*Goal of the exercise*
Transcribe the lines of the items from the line containing "I, harah, narah" up to and including the line containing "434 : AgP 361.19".

*Stored dataset items*

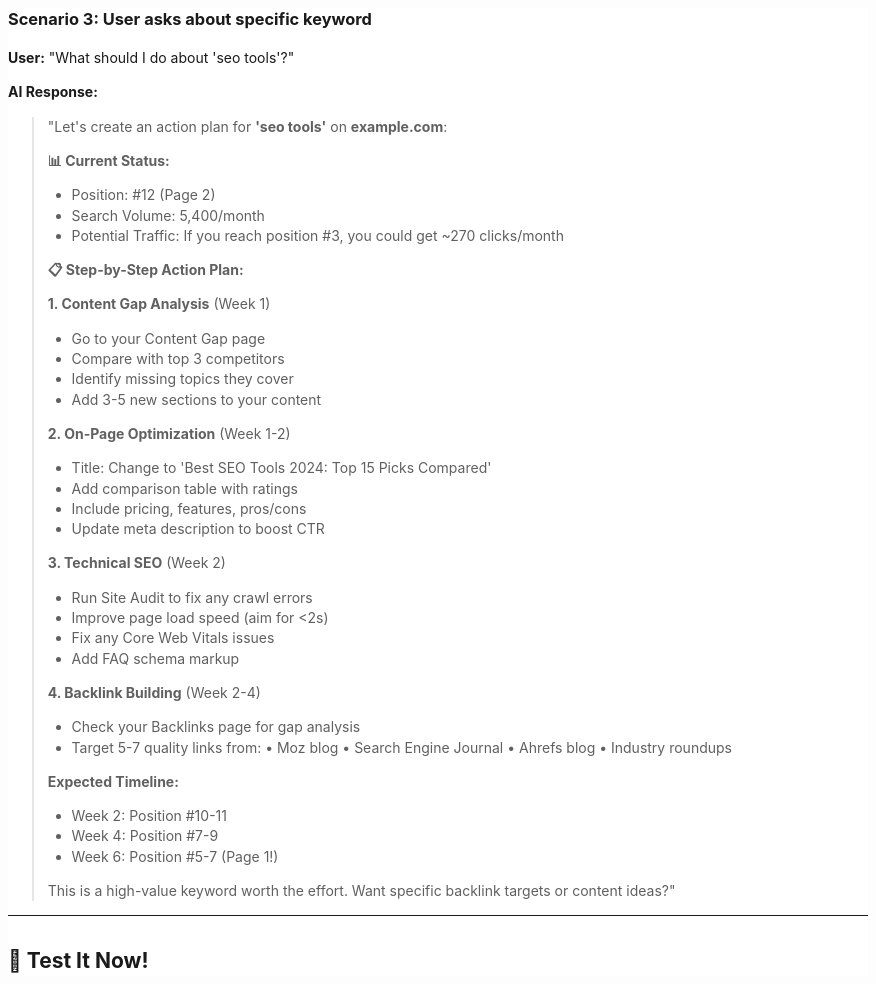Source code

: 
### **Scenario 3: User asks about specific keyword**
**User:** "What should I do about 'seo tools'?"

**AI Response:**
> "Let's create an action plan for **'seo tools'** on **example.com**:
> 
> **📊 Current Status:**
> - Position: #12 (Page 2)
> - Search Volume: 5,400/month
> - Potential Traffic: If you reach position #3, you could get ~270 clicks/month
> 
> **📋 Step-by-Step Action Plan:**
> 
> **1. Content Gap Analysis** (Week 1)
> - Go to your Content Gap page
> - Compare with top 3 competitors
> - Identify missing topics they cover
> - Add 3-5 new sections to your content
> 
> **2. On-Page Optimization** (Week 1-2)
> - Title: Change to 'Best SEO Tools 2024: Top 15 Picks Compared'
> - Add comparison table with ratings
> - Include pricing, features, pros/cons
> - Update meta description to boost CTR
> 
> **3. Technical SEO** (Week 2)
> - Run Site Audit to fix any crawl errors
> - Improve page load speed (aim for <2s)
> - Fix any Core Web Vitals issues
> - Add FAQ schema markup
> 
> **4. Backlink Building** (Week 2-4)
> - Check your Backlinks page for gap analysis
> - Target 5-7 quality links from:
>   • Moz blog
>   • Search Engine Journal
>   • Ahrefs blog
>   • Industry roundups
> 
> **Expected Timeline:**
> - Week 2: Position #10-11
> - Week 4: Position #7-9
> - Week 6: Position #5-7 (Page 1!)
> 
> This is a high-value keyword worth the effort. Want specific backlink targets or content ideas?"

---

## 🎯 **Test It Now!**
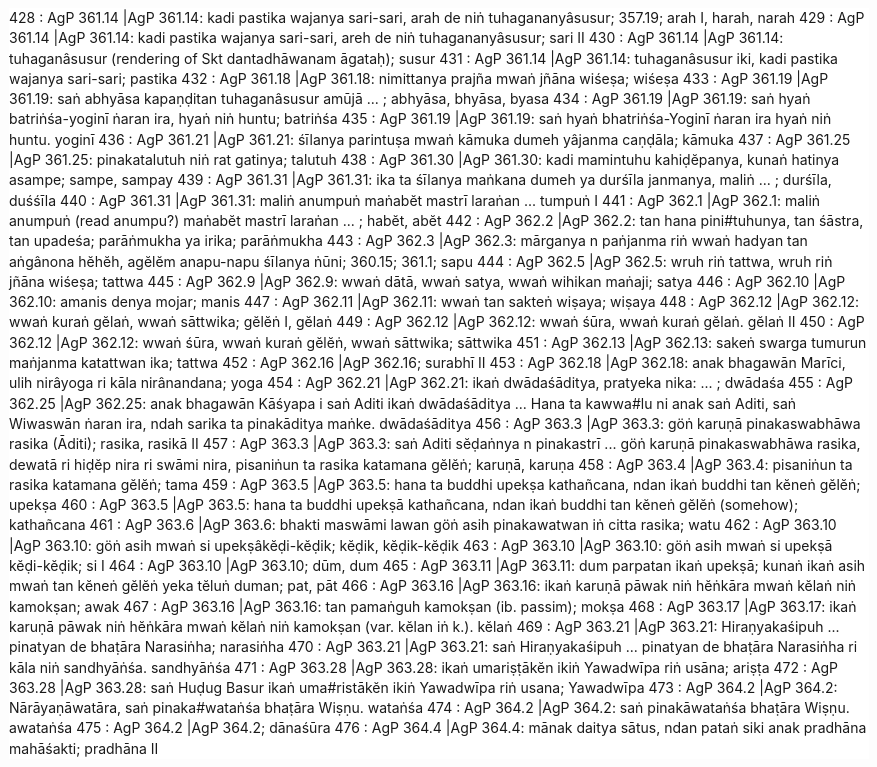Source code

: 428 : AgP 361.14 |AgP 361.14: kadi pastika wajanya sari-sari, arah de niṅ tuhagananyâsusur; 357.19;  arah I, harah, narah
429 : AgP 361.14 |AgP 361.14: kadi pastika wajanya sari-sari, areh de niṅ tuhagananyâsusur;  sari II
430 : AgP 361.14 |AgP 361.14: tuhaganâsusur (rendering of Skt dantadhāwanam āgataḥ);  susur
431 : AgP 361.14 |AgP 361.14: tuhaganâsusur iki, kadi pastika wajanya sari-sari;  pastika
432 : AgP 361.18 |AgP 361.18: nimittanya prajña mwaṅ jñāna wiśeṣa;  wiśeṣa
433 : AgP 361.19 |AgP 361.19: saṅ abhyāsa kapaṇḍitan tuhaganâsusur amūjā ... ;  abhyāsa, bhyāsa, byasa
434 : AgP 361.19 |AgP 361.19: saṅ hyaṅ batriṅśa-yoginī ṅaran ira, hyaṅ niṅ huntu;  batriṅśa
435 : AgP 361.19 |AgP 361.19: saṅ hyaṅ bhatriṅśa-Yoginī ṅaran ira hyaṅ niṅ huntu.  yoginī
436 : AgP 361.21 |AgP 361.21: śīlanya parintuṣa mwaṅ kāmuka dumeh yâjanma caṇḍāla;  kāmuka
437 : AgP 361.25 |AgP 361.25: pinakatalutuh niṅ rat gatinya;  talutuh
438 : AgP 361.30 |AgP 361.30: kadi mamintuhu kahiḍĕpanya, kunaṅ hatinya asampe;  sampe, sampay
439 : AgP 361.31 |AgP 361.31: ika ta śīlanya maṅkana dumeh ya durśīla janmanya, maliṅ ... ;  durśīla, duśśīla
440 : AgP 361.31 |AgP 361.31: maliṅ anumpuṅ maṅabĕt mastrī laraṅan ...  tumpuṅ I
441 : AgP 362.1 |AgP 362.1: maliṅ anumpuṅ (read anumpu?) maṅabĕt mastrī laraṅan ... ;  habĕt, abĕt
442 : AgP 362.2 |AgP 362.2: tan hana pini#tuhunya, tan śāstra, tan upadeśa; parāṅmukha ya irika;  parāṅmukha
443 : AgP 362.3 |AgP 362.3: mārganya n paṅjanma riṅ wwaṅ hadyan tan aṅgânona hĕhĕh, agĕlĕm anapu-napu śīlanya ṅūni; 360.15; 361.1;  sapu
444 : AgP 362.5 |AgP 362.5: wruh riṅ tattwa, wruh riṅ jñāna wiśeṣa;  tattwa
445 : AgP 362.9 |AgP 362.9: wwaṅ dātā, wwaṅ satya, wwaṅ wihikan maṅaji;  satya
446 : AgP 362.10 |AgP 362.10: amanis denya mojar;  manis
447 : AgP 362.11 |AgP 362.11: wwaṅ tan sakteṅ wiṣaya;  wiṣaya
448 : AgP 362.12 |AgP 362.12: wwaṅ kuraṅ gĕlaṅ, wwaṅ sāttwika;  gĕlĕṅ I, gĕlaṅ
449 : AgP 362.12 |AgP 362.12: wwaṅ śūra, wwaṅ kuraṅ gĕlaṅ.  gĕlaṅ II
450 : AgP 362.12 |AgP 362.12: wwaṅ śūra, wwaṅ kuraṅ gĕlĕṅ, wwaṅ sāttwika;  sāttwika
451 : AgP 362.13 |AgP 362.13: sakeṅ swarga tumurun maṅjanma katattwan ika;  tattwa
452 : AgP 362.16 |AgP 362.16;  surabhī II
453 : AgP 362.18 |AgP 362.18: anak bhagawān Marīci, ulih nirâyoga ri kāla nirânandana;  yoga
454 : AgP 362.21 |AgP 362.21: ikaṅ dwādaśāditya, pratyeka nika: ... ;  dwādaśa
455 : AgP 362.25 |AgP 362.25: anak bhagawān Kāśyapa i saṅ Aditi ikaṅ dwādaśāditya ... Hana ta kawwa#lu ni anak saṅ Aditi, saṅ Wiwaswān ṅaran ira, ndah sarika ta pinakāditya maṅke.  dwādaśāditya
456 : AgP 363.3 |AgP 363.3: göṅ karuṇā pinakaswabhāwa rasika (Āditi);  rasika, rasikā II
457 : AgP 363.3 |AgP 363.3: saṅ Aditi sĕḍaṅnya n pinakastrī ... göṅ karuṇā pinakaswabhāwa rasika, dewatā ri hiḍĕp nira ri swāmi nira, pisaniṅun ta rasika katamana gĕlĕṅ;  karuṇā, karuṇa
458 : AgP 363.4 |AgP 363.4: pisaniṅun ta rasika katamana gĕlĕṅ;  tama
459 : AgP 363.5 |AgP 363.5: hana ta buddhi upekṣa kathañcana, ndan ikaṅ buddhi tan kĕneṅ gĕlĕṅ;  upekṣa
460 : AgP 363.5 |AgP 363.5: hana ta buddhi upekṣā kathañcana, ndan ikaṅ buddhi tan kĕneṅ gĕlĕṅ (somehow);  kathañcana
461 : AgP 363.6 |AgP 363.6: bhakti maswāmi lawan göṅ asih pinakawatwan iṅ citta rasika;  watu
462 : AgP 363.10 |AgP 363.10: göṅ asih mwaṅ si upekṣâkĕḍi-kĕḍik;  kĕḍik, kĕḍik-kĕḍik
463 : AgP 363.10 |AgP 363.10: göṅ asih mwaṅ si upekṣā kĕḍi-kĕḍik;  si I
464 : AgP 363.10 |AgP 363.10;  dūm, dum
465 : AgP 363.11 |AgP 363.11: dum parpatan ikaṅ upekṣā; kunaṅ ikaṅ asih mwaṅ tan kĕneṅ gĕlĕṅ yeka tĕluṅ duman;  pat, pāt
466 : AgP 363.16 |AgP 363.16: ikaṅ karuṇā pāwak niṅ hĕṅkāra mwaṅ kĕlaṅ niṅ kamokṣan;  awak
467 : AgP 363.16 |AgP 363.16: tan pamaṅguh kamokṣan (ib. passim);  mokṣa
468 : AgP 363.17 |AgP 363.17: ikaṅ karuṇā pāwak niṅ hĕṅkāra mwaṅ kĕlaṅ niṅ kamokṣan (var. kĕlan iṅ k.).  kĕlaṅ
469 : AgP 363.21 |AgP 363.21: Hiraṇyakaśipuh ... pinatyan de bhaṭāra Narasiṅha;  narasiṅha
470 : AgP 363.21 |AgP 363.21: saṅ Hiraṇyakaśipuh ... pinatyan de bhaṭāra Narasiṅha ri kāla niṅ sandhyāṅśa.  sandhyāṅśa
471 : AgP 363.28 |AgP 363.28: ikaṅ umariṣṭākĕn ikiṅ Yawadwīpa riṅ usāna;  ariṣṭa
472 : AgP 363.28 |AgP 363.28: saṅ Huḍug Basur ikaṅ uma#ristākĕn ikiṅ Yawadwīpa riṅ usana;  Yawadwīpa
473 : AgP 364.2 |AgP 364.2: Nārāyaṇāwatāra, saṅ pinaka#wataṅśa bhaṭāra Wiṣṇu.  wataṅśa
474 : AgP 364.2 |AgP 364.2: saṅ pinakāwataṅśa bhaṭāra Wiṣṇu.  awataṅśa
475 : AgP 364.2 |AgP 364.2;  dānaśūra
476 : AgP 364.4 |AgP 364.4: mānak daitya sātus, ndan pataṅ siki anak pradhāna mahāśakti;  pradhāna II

*Written answer*
: 428 : AgP 361.14 |AgP 361.14: kadi pastika wajanya sari-sari, arah de niṅ tuhagananyâsusur; 357.19;  arah I, harah, narah
429 : AgP 361.14 |AgP 361.14: kadi pastika wajanya sari-sari, areh de niṅ tuhagananyâsusur;  sari II
430 : AgP 361.14 |AgP 361.14: tuhaganâsusur (rendering of Skt dantadhāwanam āgataḥ);  susur
431 : AgP 361.14 |AgP 361.14: tuhaganâsusur iki, kadi pastika wajanya sari-sari;  pastika
432 : AgP 361.18 |AgP 361.18: nimittanya prajña mwaṅ jñāna wiśeṣa;  wiśeṣa
433 : AgP 361.19 |AgP 361.19: saṅ abhyāsa kapaṇḍitan tuhaganâsusur amūjā ... ;  abhyāsa, bhyāsa, byasa
434 : AgP 361.19 |AgP 361.19: saṅ hyaṅ batriṅśa-yoginī ṅaran ira, hyaṅ niṅ huntu;  batriṅśa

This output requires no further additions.